Stuart Nathan
Features Editor
The response to the death of Sir Harry Kroto by mainstream media only confirms his long-held belief that science, engineering and technology are undervalued in the UK
It seems that 2016 is utterly relentless in taking away notable figures. This Saturday saw the death of Sir Harry Kroto, one of Britain’s small but distinguished band of Nobel Laureates, who shared the 1996 Chemistry prize with Robert Curl and Richard Smalley for their discovery of Buckminsterfullerene, the football-shaped hollow sphere of sixty carbon atoms.
For decades students had been taught that pure carbon could exist in two stable forms: diamond and graphite. Kroto, Curl and Smalley dismissed that simple view with the discovery of C60 in the soot formed by directing an intense laser pulse at graphite. In Kroto’s case the discovery was a spin-off into research in radio astronomy, where he had established that large carbon molecules exist in interstellar space, and were particularly common in the atmospheres of red giant stars.
It was Kroto that gave the spheres their name, after the radical American architect Richard Buckminster Fuller, who had designed ‘space-age’ geodesic domes in the 1940s and 50s, and who died in 1983, two years before the trio’s discovery. C60 is now more commonly known as fullerene, or even more familiarly as a buckyball.
Making the jump from pure chemistry to architecture was typical of Kroto, who sustained a keen interest in the arts his whole life, and in fact had a parallel career as a semi-professional graphic designer. He was planning to set up a graphic design studio when he discovered fullerenes; his new-found prominence and the subsequent research it triggered made him change his plans.
Kroto spent most of his career at the University of Sussex, but left in 2004 to take up a professorship at the Florida State University, where he again combined chemistry with astronomy.
Sir Harry wasn’t an engineer. In fact he would probably have bridled at the suggestion; not because of any antipathy towards engineering but because he was a stickler for accuracy. To put it bluntly, he was a man of very firm beliefs who had no problem at all in putting them forward; despite being an approachable and friendly man, woe betide you if you disagreed with him or got something wrong.
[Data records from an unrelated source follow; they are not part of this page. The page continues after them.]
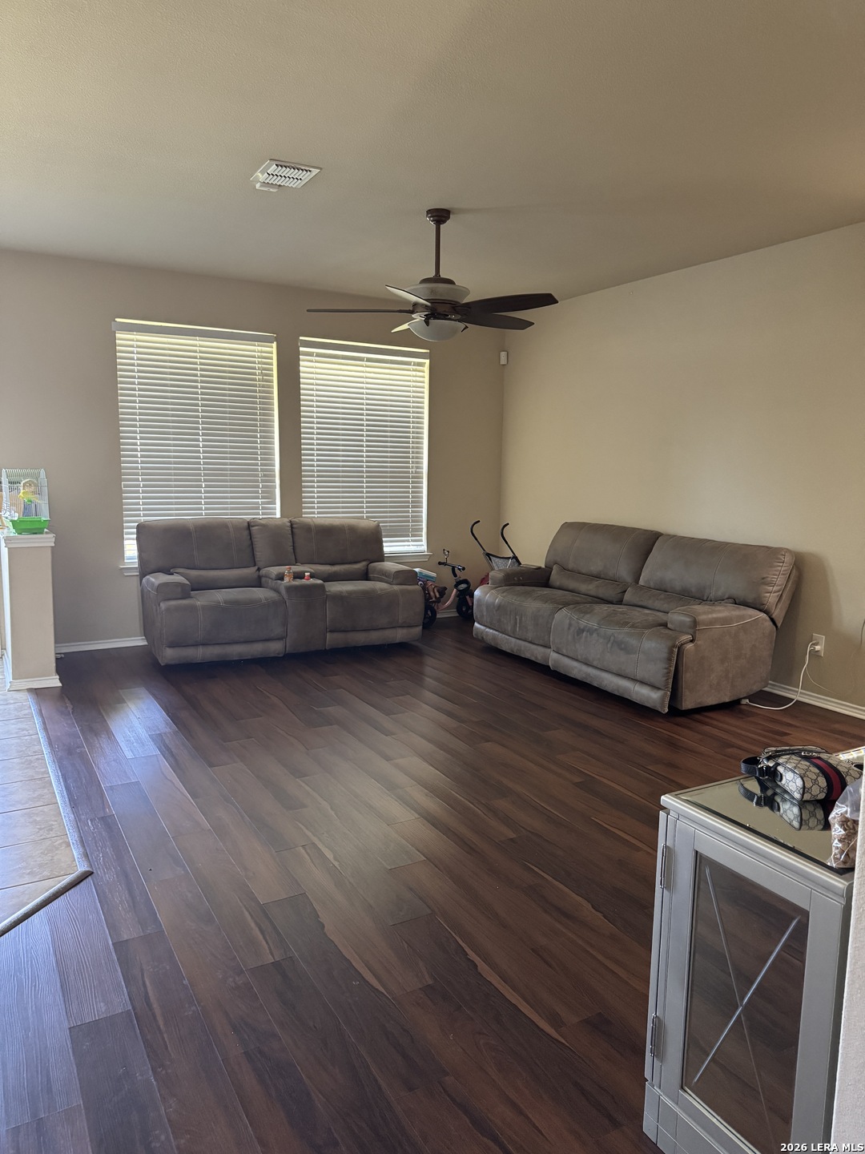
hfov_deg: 56.8
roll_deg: -1.3
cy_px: 577
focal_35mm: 24
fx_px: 800
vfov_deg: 71.6
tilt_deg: -6.0
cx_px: 432
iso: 800
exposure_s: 1/60
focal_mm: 6.76
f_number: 1.78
But such was the impact of the discovery of fullerenes that Kroto could become one of the most significant names in the history of engineering. By proving that carbon could exist in other stable geometrical structures than graphite and diamond, he paved the way for the research that led to carbon nanotubes and graphene; two materials whose properties are so extraordinary that it seems inevitable they will find some disruptive engineering application in the future, even though currently this is mostly potential.
Science communication was very important to Kroto, and stemmed in large part from his frustration that he thought science wasn’t taken seriously as a part of culture; his decision to leave the UK partly came about because he thought that successive governments underfunded and ignored science. He didn’t just talk about this; he also helped set up two educational programmes, the Vega Science Trust, which created science films including lectures and interviews with eminent scientists, and the Global Educational Outreach for Science, Engineering and Technology.
It’s a particularly grim irony, therefore, that his death went unreported as a news story. Kroto passed away on Saturday and it’s only as I write this on Tuesday afternoon that the major newspapers have begun publishing obituaries. And this for a Nobel Laureate. It’s hard to imagine that the death of a British winner of an Oscar, Booker Prize, Grammy or any other arts award, or a prominent politician, author, actor or musician of similar age, would go unreported in the news pages or by national broadcasters for three days, even over a Bank Holiday weekend.
To put it simply: Sir Harry Kroto was a genius who changed our fundamental understanding of carbon and the universe, was driven away from his adopted country because his work was undervalued, argued and worked tirelessly to improve the standing of science and the public’s knowledge of it, and whose work may have profound effects on the technologies that shape our lives. He deserved better than being ignored until the obituaries desks could get their acts together.